Give the tally of lines in the listing that include "Errors". No other words belong in the answer.

INPUT RECORDS section start

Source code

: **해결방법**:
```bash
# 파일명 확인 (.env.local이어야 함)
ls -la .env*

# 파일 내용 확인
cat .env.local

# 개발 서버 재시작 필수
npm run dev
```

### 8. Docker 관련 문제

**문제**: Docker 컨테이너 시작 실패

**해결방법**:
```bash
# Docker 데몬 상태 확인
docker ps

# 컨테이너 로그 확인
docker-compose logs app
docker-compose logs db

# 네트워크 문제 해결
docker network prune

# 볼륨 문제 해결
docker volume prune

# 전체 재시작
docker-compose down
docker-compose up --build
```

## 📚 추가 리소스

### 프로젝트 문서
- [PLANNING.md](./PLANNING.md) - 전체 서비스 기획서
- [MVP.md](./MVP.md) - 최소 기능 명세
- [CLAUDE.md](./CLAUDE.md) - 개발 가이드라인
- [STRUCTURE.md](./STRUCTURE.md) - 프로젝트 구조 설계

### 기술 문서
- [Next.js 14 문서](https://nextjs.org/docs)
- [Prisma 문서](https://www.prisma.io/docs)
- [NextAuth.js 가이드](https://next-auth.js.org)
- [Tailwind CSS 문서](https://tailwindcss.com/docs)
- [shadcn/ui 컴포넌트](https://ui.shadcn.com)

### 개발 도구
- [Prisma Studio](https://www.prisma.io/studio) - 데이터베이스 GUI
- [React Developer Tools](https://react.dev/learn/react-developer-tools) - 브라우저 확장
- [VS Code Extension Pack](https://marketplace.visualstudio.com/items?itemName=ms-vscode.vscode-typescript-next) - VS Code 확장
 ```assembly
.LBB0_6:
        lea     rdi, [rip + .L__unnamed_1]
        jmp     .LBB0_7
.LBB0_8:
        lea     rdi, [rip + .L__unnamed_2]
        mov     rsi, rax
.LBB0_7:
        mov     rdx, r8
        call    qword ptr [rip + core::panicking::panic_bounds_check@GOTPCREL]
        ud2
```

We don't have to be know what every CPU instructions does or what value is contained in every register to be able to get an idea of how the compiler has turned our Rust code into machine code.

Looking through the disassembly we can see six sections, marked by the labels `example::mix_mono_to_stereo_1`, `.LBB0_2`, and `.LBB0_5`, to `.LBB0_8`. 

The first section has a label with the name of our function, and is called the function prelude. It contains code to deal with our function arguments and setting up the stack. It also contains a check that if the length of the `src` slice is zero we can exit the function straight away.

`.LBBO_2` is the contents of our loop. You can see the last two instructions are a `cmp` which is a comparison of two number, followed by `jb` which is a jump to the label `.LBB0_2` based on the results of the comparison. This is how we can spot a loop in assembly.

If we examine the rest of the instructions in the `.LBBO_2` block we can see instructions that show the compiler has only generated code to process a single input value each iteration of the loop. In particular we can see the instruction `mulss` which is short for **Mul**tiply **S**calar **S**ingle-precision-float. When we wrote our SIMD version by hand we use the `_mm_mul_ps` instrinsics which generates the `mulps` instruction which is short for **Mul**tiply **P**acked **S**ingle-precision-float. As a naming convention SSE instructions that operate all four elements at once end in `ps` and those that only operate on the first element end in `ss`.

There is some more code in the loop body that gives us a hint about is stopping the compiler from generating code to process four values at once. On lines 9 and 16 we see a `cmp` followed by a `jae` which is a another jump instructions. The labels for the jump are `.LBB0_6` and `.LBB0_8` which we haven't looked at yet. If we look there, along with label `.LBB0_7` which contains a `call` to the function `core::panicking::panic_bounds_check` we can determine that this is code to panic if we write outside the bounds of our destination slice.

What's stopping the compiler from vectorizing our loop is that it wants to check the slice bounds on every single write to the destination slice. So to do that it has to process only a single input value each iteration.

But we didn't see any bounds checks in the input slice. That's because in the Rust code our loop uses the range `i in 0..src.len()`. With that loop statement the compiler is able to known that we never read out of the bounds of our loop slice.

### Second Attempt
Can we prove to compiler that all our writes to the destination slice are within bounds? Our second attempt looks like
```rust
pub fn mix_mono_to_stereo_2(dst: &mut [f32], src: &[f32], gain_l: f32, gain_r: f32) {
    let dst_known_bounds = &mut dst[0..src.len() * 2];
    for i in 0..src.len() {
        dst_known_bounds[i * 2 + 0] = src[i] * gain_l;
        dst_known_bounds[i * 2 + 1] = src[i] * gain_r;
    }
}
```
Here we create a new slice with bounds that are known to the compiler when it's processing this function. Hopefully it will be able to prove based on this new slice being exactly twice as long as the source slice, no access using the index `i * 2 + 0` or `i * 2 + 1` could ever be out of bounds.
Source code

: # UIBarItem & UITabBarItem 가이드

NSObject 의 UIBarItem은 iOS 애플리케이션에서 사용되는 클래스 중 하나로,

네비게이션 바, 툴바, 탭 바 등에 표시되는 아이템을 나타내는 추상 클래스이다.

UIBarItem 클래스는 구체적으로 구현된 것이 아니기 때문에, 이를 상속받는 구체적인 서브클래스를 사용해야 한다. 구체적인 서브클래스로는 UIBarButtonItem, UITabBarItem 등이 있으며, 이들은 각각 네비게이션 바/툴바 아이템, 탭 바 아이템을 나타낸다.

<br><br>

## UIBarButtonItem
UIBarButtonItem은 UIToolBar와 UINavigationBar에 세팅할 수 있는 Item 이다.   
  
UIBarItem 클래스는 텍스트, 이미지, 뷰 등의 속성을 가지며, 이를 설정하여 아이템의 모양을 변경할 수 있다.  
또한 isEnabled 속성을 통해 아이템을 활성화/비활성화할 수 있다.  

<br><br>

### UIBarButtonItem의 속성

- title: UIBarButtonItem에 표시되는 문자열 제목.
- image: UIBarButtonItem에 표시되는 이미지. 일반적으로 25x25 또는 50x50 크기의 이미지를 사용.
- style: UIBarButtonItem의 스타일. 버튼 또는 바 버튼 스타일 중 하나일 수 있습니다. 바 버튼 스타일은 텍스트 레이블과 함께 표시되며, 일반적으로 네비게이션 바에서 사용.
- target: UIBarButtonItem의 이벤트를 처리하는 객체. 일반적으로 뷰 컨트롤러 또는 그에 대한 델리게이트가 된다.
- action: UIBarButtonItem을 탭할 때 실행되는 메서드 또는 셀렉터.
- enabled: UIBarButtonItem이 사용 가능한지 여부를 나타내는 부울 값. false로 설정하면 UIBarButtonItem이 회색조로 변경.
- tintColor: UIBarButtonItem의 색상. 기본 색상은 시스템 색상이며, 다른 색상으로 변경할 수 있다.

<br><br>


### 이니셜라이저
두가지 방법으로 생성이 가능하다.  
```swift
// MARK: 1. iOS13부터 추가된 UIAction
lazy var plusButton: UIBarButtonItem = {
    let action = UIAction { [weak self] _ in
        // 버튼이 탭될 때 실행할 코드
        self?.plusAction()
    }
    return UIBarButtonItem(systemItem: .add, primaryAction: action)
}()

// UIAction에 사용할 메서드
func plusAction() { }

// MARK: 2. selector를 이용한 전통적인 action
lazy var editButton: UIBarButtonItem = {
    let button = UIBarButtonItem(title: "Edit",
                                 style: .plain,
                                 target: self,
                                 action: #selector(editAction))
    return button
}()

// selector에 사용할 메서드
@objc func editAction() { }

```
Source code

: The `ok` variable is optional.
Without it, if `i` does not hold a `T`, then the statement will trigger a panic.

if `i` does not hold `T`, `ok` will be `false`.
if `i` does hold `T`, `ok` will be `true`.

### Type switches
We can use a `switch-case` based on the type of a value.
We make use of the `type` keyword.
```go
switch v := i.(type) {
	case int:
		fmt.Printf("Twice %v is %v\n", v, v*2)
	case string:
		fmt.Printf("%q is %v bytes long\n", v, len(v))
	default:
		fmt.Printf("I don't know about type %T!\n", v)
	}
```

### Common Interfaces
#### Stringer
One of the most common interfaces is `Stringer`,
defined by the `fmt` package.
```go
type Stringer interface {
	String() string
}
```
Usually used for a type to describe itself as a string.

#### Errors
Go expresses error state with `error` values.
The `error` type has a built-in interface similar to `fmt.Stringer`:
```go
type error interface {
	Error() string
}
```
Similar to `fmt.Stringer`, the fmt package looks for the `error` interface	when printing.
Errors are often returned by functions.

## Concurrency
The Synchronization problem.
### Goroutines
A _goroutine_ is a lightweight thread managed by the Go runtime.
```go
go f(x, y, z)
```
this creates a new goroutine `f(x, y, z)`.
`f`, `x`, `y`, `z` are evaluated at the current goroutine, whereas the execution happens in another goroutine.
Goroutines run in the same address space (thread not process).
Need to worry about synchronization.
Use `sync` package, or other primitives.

INPUT RECORDS section end

◆ **SOLUTION**: 2